Higher risk of some complications such as vacuum and forceps delivery among low-risk pregnancies

TUESDAY, June 9, 2015 (HealthDay News) — Twenty-nine percent of pregnancies identified as low risk have unexpected complications necessitating nonroutine obstetric or neonatal care, according to a study published in the June issue of the American Journal of Obstetrics & Gynecology.

Valery A. Danilack, M.P.H., Ph.D., from the Brown University School of Public Health in Providence, R.I., and colleagues reported the risk of unexpected maternal and newborn complications among pregnancies without identified prenatal risk factors using U.S. natality data from 2011 through 2013. Pregnancies were categorized according to 19 demographic, medical, and pregnancy characteristics as low risk (no prenatal risk factors) or high risk (at least one prenatal risk factor).

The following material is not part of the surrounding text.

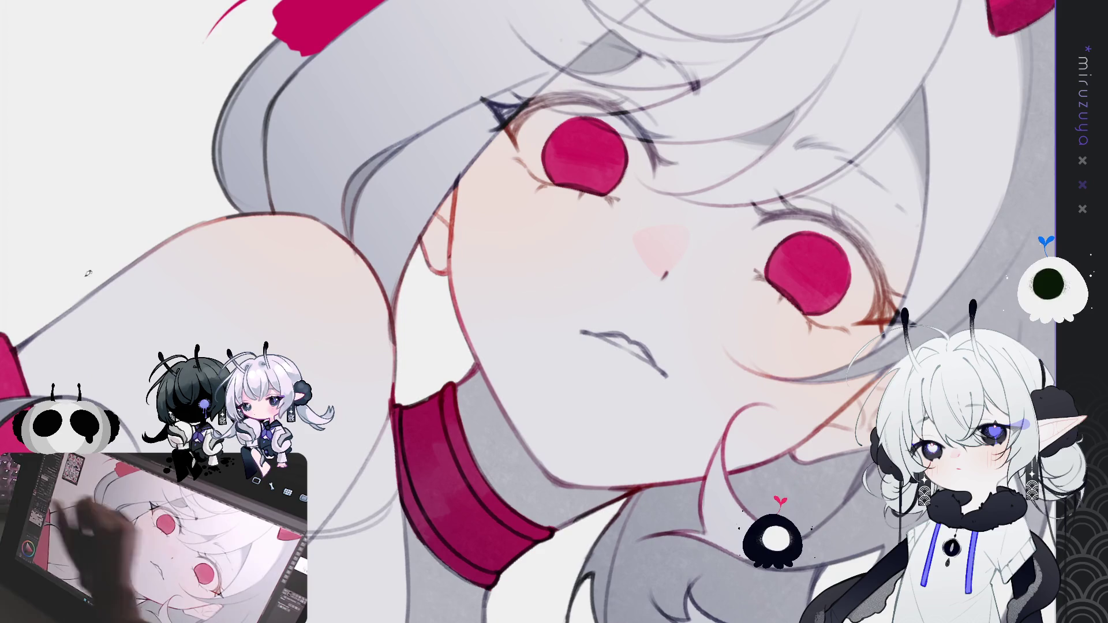
# Retrace the cheek edge and jaw line down to the chin, then unflip and straighten the view
pyautogui.moveTo(455, 185); pyautogui.dragTo(453, 219)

The researchers found that 38 percent of the 10,458,616 pregnancies were identified as low risk and 62 percent were high risk for unexpected complications. Forty-six percent of all pregnancies had at least one unexpected complication indicated on the birth certificate, including 29 percent of low-risk pregnancies and 57 percent of high-risk pregnancies. Compared with the high-risk group, the low-risk group had greatly reduced risk for unexpected or adverse outcomes overall and for several of the individual outcomes. Compared with high-risk pregnancies, low-risk pregnancies had higher risks of vacuum delivery, forceps delivery, meconium staining, and chorioamnionitis.

“This information is important for planning location of birth and evaluating birthing centers and hospitals for necessary resources to ensure quality care and patient safety,” the authors write.